Sözünü sakınmayan, açıksözlü bir kadın olarak tanınıyorsunuz. Lakin biten evliliğinizin ardından sessiz kaldınız. Neden?
Açık sözlü olmakla başkalarının duymasına gerek olmayan şeyleri söylemek farklı şeyler. Biz bir ilişki yaşadık ve bitti. İki kişi arasında ve kapalı kapılar ardında yaşanmış bir şey... Cem artık benim arkadaşım veya dostum değil, sadece Nejat’ın babası. Tabii ki Nejat’tan dolayı görüşmeye devam ediyorum. Zaten biten hiç bir ilişkimin ardından konuşmam. Biten bir ilişkinin ardından konuşmak açıksözlülük değil, ahlaksızlıktır bence.

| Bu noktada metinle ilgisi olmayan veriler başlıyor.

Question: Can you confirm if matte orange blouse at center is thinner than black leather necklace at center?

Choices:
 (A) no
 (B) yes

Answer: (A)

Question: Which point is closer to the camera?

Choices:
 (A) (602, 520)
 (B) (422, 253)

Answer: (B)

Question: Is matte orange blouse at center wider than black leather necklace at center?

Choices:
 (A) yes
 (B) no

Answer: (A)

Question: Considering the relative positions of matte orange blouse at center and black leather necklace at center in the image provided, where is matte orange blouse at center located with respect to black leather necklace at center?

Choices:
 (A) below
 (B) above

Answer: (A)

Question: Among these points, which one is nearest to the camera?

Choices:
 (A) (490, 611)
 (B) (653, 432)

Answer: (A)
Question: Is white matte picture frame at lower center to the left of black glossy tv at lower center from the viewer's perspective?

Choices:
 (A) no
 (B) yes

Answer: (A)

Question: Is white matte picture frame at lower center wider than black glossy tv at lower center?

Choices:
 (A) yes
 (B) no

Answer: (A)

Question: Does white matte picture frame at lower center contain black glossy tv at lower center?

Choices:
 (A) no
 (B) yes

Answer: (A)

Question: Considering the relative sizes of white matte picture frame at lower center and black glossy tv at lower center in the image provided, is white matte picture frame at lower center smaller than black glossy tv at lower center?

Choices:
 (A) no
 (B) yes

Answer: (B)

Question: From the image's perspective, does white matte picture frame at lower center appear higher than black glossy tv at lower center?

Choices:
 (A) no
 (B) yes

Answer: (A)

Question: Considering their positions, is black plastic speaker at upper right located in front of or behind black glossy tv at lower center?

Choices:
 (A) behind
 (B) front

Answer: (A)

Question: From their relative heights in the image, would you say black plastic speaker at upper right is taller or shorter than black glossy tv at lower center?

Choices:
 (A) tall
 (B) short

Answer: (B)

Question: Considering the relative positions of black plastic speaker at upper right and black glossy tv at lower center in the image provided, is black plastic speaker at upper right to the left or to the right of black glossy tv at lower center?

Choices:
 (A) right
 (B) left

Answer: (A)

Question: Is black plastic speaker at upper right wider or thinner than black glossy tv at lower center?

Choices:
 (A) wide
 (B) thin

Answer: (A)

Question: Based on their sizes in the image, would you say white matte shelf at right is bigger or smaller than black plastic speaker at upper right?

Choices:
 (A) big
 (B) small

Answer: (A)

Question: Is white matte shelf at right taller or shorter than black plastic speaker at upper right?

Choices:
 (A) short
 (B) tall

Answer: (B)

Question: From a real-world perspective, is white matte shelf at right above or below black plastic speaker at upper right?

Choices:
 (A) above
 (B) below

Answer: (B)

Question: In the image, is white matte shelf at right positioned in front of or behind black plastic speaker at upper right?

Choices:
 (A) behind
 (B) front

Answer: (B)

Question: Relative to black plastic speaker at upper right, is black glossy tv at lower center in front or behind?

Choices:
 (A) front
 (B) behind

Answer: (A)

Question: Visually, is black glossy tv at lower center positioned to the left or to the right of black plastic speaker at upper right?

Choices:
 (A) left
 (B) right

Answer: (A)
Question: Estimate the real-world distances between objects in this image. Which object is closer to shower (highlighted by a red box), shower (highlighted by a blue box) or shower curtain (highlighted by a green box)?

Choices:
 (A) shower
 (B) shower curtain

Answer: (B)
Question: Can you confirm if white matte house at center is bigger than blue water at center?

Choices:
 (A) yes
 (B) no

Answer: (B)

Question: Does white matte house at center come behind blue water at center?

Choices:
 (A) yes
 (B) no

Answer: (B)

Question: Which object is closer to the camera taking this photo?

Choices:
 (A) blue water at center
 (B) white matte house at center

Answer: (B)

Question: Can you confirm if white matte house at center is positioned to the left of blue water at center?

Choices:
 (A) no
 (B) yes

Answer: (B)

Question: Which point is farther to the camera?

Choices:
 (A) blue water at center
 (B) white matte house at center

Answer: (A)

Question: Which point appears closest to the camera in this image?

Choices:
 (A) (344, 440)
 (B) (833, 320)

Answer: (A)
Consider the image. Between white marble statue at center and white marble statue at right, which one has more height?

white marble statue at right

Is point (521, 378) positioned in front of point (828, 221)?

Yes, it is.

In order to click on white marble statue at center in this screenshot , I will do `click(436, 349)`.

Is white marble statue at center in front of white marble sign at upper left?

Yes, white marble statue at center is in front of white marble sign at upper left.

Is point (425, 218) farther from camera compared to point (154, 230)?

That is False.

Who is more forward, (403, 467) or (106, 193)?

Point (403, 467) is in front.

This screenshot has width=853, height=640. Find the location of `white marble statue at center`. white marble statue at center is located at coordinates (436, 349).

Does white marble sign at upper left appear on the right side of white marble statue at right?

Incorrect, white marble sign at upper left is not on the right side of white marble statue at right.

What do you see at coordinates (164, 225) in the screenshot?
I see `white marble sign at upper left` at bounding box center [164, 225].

Hayatınızda aşkın yeri ne?
Aşk, dünyadaki en önemli şey. Sadece bir insana duyulan aşk da değil. İşine de aşık olabilirsin. Bence hayatı yaşarken yeterince aşık ve yeterince deli olmak lazım. Bunlardan biri eksikse bir ilişkide, o iş olmaz.
Ayrılıkların ardından gelen dönemi nasıl geçiriyorsunuz?
Depresyona giremeyen bir yapım var. Çünkü içimde müthiş bir yaşam enerjisi taşıyorum. Farklılıklara kolayca uyum sağlayabiliyorum. Alışkanlıklarım var. Depresyona girmek büyük bir lüks. Bu kadar şeyle uğraşıyorum, depresyona girecek vaktim yok. Hayat çok güzel, devamlı şükrediyorum. Artık daha da farkındayım kendimin. Bir evlilik yaşadım, bir çocuğum oldu, bir başarım var. Bunlar beni büyüttü. Her sabah kalkıyorum; “Çok şükür” diyorum.